> [SUPPLIED DATA]:
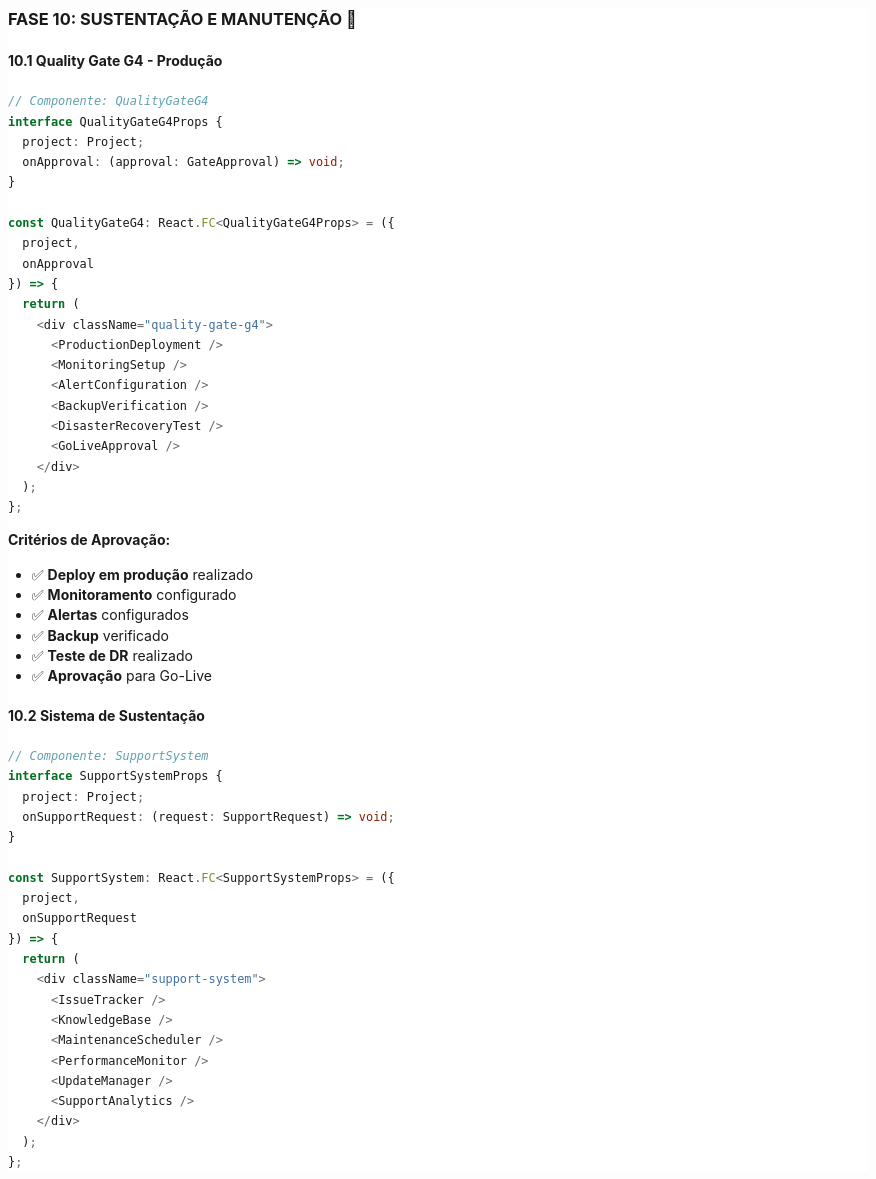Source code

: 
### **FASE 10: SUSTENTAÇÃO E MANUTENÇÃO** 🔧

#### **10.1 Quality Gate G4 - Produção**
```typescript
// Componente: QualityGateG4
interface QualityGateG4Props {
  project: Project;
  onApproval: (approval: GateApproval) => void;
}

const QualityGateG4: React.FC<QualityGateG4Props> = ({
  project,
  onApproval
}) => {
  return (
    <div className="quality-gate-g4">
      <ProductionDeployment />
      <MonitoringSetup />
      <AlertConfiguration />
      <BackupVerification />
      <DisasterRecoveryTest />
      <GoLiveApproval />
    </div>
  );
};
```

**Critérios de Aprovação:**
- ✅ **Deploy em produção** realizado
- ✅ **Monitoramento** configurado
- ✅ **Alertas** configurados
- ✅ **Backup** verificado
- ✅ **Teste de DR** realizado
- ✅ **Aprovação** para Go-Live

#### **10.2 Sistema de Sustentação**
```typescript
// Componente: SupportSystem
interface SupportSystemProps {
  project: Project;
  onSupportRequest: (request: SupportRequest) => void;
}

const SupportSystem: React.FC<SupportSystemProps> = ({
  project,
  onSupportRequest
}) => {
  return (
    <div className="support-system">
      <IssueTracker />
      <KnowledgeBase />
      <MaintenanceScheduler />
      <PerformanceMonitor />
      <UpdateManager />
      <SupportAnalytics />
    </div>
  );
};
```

> [ASSIGNED TASK]:
Your answer should be a single number: the count of lines in the material above that contain "React".

> [RESPONSE FOR THIS EXERCISE]:
2